WHAT YOU WILL DO
Repeat exactly the opening lines of the records, ending with the line that contains "oods and services.".

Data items

╔══

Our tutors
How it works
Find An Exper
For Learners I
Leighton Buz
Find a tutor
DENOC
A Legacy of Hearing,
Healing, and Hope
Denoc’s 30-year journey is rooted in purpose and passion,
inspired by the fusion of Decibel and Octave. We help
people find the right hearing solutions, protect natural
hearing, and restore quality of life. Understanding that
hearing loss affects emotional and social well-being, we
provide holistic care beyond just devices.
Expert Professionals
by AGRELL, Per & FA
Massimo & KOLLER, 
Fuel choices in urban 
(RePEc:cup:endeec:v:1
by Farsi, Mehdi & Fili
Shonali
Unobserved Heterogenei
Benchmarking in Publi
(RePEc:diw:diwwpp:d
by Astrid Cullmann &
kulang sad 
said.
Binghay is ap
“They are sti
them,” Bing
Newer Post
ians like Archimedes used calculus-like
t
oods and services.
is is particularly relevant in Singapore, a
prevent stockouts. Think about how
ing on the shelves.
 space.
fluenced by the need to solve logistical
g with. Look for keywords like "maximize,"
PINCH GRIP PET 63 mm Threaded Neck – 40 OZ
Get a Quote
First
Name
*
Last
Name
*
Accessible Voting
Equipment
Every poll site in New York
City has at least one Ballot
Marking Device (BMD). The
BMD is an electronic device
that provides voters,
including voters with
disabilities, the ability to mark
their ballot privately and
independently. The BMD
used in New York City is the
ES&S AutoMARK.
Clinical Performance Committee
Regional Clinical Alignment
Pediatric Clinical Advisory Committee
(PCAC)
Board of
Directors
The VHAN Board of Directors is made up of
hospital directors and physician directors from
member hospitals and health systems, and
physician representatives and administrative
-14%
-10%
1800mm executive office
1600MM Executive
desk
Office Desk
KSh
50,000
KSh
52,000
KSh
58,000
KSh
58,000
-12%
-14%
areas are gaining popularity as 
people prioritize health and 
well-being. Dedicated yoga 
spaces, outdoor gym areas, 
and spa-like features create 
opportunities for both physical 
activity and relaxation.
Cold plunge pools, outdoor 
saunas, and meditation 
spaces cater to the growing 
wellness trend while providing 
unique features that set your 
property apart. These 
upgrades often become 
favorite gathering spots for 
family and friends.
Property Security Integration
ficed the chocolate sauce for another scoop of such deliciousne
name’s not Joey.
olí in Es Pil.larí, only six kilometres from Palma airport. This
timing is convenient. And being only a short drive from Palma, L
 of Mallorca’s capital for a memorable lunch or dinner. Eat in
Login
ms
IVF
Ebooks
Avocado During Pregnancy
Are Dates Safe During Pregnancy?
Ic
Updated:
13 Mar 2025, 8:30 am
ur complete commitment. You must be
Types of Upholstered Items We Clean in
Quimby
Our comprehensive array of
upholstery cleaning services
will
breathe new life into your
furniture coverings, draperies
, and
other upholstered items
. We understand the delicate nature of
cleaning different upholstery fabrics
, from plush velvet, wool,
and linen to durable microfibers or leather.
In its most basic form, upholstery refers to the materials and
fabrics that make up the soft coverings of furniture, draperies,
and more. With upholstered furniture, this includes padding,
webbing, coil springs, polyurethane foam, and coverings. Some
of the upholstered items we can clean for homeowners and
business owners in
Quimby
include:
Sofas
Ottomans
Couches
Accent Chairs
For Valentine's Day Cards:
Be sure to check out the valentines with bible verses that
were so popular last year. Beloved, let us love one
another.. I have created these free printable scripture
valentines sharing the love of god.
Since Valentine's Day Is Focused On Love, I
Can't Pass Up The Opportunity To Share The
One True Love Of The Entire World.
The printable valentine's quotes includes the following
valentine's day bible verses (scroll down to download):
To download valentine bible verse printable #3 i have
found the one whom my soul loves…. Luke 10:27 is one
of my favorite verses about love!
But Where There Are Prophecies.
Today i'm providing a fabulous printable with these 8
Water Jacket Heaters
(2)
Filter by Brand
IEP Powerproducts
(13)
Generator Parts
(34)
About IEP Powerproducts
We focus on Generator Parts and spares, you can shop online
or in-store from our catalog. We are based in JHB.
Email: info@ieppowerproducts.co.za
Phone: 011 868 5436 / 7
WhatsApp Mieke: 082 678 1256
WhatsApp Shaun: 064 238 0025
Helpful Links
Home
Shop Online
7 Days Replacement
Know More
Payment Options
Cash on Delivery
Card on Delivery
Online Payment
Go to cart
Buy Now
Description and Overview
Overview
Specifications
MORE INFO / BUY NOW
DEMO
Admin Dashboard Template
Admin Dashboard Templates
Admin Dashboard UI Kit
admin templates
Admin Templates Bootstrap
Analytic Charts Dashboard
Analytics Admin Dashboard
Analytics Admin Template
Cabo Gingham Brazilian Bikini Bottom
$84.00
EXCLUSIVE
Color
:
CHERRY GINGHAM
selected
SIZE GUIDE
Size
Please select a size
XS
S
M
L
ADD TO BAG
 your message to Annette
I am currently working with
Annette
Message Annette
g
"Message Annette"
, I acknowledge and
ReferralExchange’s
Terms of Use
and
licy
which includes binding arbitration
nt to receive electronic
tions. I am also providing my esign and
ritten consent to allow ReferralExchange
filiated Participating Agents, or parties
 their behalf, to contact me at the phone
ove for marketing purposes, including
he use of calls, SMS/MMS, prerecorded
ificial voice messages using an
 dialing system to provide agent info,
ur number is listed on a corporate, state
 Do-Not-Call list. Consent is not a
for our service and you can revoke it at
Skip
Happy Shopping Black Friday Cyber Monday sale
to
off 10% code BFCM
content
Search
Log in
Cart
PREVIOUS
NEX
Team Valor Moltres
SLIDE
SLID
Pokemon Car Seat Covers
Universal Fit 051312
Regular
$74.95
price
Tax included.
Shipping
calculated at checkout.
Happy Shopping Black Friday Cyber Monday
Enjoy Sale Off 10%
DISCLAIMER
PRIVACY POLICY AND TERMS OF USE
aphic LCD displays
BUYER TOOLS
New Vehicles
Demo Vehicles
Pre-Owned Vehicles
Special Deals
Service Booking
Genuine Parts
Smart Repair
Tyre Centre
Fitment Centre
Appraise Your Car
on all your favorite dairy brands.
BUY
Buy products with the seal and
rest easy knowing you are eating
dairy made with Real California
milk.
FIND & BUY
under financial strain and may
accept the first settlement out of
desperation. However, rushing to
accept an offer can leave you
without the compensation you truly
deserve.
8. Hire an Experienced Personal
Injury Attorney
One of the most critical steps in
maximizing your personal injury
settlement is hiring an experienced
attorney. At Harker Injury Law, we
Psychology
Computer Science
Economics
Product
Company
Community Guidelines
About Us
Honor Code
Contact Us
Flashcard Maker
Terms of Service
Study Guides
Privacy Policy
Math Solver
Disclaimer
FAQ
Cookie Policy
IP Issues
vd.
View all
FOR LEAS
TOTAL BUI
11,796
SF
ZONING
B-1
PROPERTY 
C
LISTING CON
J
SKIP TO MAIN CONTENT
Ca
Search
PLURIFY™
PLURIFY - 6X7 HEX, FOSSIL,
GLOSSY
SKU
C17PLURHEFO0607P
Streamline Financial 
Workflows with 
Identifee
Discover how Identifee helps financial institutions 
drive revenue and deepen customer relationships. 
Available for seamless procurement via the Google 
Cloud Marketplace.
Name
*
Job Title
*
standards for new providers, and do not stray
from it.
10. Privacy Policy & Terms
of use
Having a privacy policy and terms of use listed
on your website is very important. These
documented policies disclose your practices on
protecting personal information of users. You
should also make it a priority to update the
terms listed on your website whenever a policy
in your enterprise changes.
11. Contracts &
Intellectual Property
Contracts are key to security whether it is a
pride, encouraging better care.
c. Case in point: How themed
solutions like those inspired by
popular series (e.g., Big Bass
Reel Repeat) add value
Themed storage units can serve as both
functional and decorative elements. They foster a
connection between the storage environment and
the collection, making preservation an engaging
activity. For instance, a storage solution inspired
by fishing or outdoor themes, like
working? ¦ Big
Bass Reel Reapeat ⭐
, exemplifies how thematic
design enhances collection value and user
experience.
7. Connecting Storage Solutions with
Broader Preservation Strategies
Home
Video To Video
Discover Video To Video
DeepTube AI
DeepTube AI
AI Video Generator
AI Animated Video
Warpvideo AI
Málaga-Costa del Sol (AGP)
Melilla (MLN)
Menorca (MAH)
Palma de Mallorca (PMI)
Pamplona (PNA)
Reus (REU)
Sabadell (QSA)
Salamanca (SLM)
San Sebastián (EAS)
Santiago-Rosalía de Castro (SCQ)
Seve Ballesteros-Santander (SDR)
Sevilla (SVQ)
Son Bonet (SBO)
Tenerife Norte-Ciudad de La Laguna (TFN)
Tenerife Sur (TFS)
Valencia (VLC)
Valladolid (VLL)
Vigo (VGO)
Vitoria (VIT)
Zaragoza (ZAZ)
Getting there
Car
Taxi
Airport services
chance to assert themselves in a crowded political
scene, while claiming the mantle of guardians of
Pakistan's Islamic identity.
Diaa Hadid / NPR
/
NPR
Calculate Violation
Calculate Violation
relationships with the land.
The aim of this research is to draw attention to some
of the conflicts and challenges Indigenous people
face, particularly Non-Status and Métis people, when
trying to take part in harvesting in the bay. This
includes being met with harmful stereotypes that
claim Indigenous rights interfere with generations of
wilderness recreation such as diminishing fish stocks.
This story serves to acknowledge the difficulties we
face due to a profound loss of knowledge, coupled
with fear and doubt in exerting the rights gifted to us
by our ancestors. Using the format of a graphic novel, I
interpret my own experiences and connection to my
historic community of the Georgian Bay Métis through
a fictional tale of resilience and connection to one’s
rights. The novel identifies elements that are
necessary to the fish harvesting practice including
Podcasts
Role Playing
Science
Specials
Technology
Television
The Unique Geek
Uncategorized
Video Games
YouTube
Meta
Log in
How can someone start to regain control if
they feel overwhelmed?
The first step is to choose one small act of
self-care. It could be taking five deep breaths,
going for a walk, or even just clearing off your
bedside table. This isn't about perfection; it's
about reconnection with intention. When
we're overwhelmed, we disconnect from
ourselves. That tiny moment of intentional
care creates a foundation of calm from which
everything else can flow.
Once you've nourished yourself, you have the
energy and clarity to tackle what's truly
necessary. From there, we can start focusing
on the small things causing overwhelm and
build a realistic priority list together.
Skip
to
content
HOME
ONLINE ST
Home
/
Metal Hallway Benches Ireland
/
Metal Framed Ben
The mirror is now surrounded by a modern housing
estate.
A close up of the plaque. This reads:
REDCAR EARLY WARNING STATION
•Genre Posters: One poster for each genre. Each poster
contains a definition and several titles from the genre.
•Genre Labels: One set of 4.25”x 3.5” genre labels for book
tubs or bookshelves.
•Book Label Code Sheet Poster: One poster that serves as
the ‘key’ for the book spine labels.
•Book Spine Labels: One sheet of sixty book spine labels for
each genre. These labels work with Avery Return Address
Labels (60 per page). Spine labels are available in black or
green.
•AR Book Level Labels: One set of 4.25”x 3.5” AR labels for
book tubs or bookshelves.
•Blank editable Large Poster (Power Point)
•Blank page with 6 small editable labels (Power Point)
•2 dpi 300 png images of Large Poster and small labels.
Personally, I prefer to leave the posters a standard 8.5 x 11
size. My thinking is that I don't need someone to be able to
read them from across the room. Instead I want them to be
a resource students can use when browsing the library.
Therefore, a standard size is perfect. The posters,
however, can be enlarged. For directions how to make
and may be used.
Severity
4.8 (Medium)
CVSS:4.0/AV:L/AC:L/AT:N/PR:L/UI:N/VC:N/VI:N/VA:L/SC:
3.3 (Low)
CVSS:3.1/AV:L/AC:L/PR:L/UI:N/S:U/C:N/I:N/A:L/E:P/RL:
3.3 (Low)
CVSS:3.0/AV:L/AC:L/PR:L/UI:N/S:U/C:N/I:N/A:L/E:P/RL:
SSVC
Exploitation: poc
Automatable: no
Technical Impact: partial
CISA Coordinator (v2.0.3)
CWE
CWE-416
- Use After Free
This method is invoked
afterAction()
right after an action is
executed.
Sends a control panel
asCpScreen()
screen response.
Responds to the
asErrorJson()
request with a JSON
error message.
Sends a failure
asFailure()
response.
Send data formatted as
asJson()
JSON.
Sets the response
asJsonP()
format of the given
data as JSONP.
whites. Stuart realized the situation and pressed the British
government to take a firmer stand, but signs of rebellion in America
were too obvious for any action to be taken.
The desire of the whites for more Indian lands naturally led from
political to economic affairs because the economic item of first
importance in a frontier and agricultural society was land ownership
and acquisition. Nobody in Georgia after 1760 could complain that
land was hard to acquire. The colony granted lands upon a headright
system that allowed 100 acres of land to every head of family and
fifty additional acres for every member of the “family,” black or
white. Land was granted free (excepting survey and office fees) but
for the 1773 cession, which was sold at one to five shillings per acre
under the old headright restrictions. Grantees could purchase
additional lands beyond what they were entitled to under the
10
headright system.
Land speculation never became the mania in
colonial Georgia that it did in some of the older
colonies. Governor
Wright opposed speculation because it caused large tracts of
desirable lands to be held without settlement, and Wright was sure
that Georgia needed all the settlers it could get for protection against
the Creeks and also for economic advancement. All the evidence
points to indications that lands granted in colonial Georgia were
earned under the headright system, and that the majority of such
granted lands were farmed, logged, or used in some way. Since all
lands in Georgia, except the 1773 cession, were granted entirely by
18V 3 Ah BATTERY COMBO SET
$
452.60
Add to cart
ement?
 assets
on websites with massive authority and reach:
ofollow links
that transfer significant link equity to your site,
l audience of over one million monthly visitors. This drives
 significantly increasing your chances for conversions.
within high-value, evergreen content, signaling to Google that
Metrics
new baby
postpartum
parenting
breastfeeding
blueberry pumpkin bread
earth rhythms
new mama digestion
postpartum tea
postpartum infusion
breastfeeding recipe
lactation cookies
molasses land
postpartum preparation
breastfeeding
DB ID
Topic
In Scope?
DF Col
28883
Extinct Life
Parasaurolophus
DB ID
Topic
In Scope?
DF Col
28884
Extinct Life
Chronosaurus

╚══

ANSWER BOX
Our tutors
How it works
Find An Exper
For Learners I
Leighton Buz
Find a tutor
DENOC
A Legacy of Hearing,
Healing, and Hope
Denoc’s 30-year journey is rooted in purpose and passion,
inspired by the fusion of Decibel and Octave. We help
people find the right hearing solutions, protect natural
hearing, and restore quality of life. Understanding that
hearing loss affects emotional and social well-being, we
provide holistic care beyond just devices.
Expert Professionals
by AGRELL, Per & FA
Massimo & KOLLER, 
Fuel choices in urban 
(RePEc:cup:endeec:v:1
by Farsi, Mehdi & Fili
Shonali
Unobserved Heterogenei
Benchmarking in Publi
(RePEc:diw:diwwpp:d
by Astrid Cullmann &
kulang sad 
said.
Binghay is ap
“They are sti
them,” Bing
Newer Post
ians like Archimedes used calculus-like
t
oods and services.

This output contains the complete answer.